Some additional information from tonights troubleshooting:

Noise floor on both ends is always -95 or better.

So here’s the strangeness:

“A” is the AP with an omni, “B” is the CPE with the 23db grid

(1) I can never get it to associate on freq 5745, even both antennas and cards should be fine with that.

(2) At the times when the connection drops, the CPE can still see the AP on a scan at a very good signal level (-55) but will not associate

(3) I dis/re enabled the cards on both ends and also rebooted both. No luck.

(4) At the time when the CPE would not associate with the AP, I could switch roles (make B the AP, etc…) and A would associate fine to B

2-3 times a day the connection will just drop for 20-40 minutes then come back on it’s own. No amount of rebooting or fiddling seems to bring it back before it is ready.

Given that the noise floor is very low and that the connection doesn’t work at all on 5745 (though it should), is it likely that one of the radio cards is bad?

I have seen this when noise is bad, Being that you can connect on 5745 also could be noise, does a channel change make much difference?

We had the same issue 3 times. Excellent signal, low noise, worked some days or even weeks with no problem, and then “no connectivity”. I put “” in the text since there still was a possibility to get connected at some 20 meters away from the AP. At 1 km (remote client’s location) it was impossible to connect to this AP, however the signal was very good (-50 etc). It seems to me like if the card somehow sets its ACK-timeout to the very minimum (like “indoors”) disregarding settings in software and therefore, it is possible to see the radio signal, but the connection times out (other party does not acknowledge connection).

Ah, almost forgot: after this failure happened, we were almost unable to connect on 5 GHz even at short distances (1 meter), only 2.4GHz-B provided quite stable indoors connection.
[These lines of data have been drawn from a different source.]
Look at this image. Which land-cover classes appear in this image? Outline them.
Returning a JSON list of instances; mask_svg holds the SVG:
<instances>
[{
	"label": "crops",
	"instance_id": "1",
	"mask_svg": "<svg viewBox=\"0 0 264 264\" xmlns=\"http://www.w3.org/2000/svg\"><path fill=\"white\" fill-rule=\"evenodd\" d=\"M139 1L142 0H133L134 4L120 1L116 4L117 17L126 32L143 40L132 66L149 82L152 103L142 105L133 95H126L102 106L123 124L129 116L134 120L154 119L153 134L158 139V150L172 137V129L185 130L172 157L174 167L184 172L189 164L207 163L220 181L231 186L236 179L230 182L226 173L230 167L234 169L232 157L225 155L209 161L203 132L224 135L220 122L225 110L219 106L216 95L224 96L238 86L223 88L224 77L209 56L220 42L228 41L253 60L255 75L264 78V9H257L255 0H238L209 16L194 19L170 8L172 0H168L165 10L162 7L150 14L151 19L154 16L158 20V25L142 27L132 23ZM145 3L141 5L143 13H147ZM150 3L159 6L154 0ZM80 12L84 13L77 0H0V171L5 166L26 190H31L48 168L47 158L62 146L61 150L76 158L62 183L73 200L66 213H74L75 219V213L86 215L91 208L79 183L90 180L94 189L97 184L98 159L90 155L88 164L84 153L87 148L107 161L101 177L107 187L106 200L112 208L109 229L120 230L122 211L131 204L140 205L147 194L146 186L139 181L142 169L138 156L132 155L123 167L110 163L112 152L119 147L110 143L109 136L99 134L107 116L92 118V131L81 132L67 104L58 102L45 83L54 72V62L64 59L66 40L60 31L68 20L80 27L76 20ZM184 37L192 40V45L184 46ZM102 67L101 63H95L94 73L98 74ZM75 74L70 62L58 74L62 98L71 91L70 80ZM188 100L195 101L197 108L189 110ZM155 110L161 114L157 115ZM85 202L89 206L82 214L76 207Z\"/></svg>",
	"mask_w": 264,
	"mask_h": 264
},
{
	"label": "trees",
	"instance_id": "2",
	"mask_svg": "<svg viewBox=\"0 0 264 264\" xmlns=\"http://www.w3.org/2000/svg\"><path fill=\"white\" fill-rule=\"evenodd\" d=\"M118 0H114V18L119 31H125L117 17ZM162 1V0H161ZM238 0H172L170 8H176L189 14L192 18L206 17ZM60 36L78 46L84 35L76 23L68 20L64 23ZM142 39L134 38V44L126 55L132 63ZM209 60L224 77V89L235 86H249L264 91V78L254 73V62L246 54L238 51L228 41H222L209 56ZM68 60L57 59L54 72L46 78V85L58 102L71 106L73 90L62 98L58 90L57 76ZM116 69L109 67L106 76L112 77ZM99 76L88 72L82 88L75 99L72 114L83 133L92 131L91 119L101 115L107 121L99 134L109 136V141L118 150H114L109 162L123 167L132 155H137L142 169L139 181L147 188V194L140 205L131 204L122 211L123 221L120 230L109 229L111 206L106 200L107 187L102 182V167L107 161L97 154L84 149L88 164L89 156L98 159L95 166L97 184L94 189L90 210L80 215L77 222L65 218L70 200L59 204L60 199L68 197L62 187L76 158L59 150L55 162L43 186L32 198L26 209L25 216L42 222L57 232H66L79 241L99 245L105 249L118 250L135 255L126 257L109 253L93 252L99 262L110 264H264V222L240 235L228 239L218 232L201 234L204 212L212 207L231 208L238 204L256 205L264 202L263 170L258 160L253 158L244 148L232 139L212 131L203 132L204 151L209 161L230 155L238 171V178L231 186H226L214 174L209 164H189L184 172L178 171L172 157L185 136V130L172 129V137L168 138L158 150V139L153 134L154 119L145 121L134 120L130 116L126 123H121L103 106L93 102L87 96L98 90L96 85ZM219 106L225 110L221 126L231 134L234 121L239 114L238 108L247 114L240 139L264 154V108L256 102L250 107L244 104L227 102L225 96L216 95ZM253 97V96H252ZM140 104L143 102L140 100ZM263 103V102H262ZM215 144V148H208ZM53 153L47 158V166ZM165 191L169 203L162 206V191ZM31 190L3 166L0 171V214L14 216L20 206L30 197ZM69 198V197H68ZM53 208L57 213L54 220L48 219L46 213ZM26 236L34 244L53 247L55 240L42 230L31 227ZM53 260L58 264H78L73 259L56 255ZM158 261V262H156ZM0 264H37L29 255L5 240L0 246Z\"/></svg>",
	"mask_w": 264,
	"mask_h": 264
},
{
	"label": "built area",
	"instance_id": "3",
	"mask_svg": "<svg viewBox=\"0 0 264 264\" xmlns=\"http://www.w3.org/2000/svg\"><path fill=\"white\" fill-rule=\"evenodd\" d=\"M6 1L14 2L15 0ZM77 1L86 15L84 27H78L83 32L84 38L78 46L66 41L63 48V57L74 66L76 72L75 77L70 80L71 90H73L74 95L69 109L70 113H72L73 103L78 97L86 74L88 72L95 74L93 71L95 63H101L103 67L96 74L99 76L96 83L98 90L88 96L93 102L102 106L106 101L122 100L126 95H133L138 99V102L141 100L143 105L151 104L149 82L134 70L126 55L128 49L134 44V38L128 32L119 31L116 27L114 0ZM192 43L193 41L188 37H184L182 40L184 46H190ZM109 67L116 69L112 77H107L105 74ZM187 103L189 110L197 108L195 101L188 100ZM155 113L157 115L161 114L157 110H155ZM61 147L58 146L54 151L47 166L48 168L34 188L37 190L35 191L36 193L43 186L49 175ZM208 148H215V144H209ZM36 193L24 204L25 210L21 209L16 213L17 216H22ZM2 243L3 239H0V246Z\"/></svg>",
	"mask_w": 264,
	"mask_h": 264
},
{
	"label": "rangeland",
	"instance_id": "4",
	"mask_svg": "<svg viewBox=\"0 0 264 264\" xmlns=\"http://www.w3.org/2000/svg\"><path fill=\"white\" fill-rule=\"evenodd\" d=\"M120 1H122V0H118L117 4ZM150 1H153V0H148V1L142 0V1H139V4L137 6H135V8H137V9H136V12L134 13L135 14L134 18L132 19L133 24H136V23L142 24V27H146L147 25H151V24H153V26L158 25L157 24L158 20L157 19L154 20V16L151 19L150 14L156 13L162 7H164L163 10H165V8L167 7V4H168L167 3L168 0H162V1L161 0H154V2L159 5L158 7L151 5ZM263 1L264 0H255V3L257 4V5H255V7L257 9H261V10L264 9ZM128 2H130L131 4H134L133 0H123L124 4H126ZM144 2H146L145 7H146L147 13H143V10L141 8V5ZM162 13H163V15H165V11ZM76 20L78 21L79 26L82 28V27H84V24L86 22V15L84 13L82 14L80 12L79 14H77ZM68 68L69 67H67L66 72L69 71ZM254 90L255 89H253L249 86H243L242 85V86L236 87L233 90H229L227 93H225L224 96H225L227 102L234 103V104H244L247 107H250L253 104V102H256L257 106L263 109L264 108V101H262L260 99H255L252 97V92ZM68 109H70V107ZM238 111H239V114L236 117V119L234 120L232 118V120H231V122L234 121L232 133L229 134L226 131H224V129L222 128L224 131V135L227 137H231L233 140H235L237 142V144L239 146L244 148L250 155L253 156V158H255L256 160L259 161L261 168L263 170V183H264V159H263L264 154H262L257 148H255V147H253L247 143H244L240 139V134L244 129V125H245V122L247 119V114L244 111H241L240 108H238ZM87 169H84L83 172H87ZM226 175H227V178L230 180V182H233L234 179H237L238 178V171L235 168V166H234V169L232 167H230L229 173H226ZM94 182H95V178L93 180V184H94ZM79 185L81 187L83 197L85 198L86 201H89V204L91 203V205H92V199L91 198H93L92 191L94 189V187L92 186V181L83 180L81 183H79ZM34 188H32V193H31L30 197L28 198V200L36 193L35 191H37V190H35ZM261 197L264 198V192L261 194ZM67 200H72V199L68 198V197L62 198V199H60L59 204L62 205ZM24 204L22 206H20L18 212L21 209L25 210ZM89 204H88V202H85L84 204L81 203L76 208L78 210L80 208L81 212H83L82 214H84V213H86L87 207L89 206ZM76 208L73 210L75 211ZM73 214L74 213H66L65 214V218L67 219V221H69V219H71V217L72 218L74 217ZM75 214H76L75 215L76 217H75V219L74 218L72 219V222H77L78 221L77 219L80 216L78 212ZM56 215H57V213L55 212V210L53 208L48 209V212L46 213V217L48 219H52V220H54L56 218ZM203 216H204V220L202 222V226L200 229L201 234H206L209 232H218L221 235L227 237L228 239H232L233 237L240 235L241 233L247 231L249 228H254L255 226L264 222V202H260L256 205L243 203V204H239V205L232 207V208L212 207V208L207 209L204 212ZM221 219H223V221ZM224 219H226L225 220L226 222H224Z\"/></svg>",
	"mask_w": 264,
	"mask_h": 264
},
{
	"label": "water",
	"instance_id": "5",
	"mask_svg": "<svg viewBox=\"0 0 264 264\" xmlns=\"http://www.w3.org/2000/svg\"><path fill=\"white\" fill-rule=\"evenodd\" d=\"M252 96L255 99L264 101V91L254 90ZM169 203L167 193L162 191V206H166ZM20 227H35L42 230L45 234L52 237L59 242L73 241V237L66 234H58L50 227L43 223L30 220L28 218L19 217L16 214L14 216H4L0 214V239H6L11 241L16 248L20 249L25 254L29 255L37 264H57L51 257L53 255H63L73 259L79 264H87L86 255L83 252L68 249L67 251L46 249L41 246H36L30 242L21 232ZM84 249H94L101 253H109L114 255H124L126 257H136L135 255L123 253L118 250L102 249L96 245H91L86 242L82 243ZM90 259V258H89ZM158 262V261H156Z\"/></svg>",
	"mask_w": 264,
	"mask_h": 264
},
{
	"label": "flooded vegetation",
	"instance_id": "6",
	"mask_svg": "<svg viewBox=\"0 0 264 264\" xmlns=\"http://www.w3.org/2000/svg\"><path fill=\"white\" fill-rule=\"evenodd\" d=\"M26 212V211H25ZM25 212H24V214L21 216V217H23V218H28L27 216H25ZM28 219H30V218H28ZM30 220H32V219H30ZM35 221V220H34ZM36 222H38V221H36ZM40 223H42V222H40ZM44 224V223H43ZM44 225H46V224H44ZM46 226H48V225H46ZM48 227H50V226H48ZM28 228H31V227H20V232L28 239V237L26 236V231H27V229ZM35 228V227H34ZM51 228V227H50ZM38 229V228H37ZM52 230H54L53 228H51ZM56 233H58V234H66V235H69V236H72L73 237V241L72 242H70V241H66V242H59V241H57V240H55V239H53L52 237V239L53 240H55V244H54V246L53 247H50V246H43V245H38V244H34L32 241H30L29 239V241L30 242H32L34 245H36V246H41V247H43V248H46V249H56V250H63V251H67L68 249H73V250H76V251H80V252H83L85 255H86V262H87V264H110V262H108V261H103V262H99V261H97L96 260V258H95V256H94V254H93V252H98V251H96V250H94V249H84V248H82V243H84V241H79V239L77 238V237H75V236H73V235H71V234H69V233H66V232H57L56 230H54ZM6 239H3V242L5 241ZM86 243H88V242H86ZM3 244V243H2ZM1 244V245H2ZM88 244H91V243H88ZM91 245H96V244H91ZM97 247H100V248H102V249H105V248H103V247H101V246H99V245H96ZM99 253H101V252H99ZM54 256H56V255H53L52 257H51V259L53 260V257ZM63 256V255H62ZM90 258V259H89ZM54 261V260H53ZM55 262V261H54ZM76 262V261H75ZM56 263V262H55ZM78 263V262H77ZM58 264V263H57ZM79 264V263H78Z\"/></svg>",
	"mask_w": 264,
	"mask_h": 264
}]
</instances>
In all 3 cases, replacing the CM9 card helped.

Most likely, there is defect in production because all these faulty parts have been purchased recently. Less likely version is that there is a bug in the software (all the settings per MAC-adress are stored in RouterOS, so when you unplug a NIC from router and then later plug it back again, it shows old SSID etc, so perhaps RouterOS somehow overrides user-made ACK-setting and what is even worse, this overriding permanently gets tied to card’s MAC-address). So, perhaps you may also try /system reset and re-input all the settings manually. If this does not help, then my point is: your card is dead. Replace it.